Any camera can be used to create a useful, watchable video of your garden, even smart-phone cameras. More advanced videographers might try using a GoPro camera to create time-lapse and how-to videos, perhaps with a headmount and a gooseneck mount, as used to create this video.
iMovie For Mac users, iMovie is free and easy to use. There are many tutorials on Youtube and for more detail, we recommend the iMovie tutorials on Lynda.com (just $25/month to watch as many videos as you want, or available free through your local library). Here’s a good tutorial on using iMovie for iPhone or iPad, and there’s more from the same teacher.
Windows Moviemaker For PC users, Windows Movie Maker is free and easy to use but no longer included or supported by Microsoft so we can’t recommend it.
Slide-show programs can be great for easy-to-use, affordable options. Filmora is powerful and just $60 for a lifetime subscription. The top version of Pictures to Exe, at about $130, is the favorite of professional photographers making videos of their images; it accepts video clips, too.
Powerpoint to Video If you can make a Powerpoint presentation, you can easily turn it into a video – here’s how. Examples are coming.
Know of Others? Please let us know.
Videos promoted on this site have all been first uploaded to the videomaker’s own YouTube or Vimeo channel. If you don’t have either, creating a YouTube channel is especially easy, and free. Here’s an easy how-to, but there are many others.
To make YouTube channels look great and provide basic information about you, we recommend uploading a header image, which they call “channel art” (example above); adding text to the About page; and if you have more than a few videos, organizing them into playlists. Here’s an example of a channel main page, and here are the playlists for that channel.

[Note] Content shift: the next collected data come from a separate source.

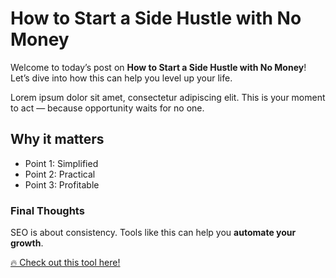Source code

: # How to Start a Side Hustle with No Money

Welcome to today’s post on **How to Start a Side Hustle with No Money**! Let’s dive into how this can help you level up your life.

Lorem ipsum dolor sit amet, consectetur adipiscing elit. This is your moment to act — because opportunity waits for no one.

## Why it matters

- Point 1: Simplified
- Point 2: Practical
- Point 3: Profitable

### Final Thoughts

SEO is about consistency. Tools like this can help you **automate your growth**.



[🔥 Check out this tool here!](https://example.com/product?ref=ivanblog)
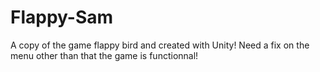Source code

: ﻿# Flappy-Sam
A copy of the game flappy bird and created with Unity!
Need a fix on the menu other than that the game is functionnal!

Lastly, make your video accessible to more people by correcting YouTube’s auto-captions. They’re error-filled and recognize almost no plant names.
Special Video Topics
Video Tours of a Garden
- Use a title page, which can be as simple as “My Kentucky Garden in September.”
- (This first point bears repeating) No recording while walking! Instead, stand in one place, get the shot, explain where you are in the shot, cut, start at a new vantage point and repeat.

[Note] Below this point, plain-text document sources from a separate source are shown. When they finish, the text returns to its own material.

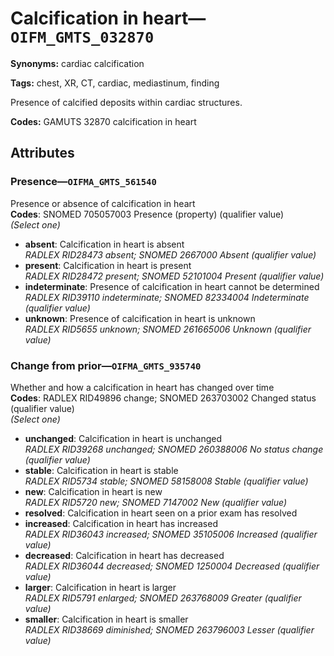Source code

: # Calcification in heart—`OIFM_GMTS_032870`

**Synonyms:** cardiac calcification

**Tags:** chest, XR, CT, cardiac, mediastinum, finding

Presence of calcified deposits within cardiac structures.

**Codes:** GAMUTS 32870 calcification in heart

## Attributes

### Presence—`OIFMA_GMTS_561540`

Presence or absence of calcification in heart  
**Codes**: SNOMED 705057003 Presence (property) (qualifier value)  
*(Select one)*

- **absent**: Calcification in heart is absent  
_RADLEX RID28473 absent; SNOMED 2667000 Absent (qualifier value)_
- **present**: Calcification in heart is present  
_RADLEX RID28472 present; SNOMED 52101004 Present (qualifier value)_
- **indeterminate**: Presence of calcification in heart cannot be determined  
_RADLEX RID39110 indeterminate; SNOMED 82334004 Indeterminate (qualifier value)_
- **unknown**: Presence of calcification in heart is unknown  
_RADLEX RID5655 unknown; SNOMED 261665006 Unknown (qualifier value)_

### Change from prior—`OIFMA_GMTS_935740`

Whether and how a calcification in heart has changed over time  
**Codes**: RADLEX RID49896 change; SNOMED 263703002 Changed status (qualifier value)  
*(Select one)*

- **unchanged**: Calcification in heart is unchanged  
_RADLEX RID39268 unchanged; SNOMED 260388006 No status change (qualifier value)_
- **stable**: Calcification in heart is stable  
_RADLEX RID5734 stable; SNOMED 58158008 Stable (qualifier value)_
- **new**: Calcification in heart is new  
_RADLEX RID5720 new; SNOMED 7147002 New (qualifier value)_
- **resolved**: Calcification in heart seen on a prior exam has resolved  
- **increased**: Calcification in heart has increased  
_RADLEX RID36043 increased; SNOMED 35105006 Increased (qualifier value)_
- **decreased**: Calcification in heart has decreased  
_RADLEX RID36044 decreased; SNOMED 1250004 Decreased (qualifier value)_
- **larger**: Calcification in heart is larger  
_RADLEX RID5791 enlarged; SNOMED 263768009 Greater (qualifier value)_
- **smaller**: Calcification in heart is smaller  
_RADLEX RID38669 diminished; SNOMED 263796003 Lesser (qualifier value)_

Take an establishing shot of the garden at the top of the video with voice-over explaining what we are looking at and what we will see in the tour or what makes the garden special. Example: “My garden features a waterfall and the plants were selected for texture and colorful foliage, let’s take a look.”
Always mention your location and garden zone in the introduction, or in captions.
The rest of the video should have at least 3 shots that support the declaration in the opening.
Only feature specific plants IF they are “camera ready.” Azaleas look like common evergreens when not in flower and is not interesting to viewer.
End the tour where you started so the viewer doesn’t feel “lost.”
Videos Promoting Garden Books
- Pam Penick created her video for Water-Saving Garden in a weekend using a one-month subscription to Animoto, and another one for Lawn Gone. (Animoto is perhaps the fastest method of all – here’s a tutorial for Animoto, and there are others.)
- Jennifer Walliser’s video about Attracting Beneficial Bugs incorporates interviews.
- Evelyn Hadden’s No Mow Lawn book trailer uses still photos and her own narration, using iMovie.
- Susan Morrison created her trailer for her book Garden Up! using Animoto.
- Debra Prinzing makes floral design videos that tie in with her books while not actually mentioning them IN the video. Here’s one.
- Margaret Roach used stills, narration and music to promote her Backyard Parables, and similar techniques to make two how-to videos using quotes from the book. (Here and here.)
Videos Promoting Garden Blogs
Videos Promoting Talks or Workshops
- Mary-Kate Mackey created her own video promoting her writing workshop.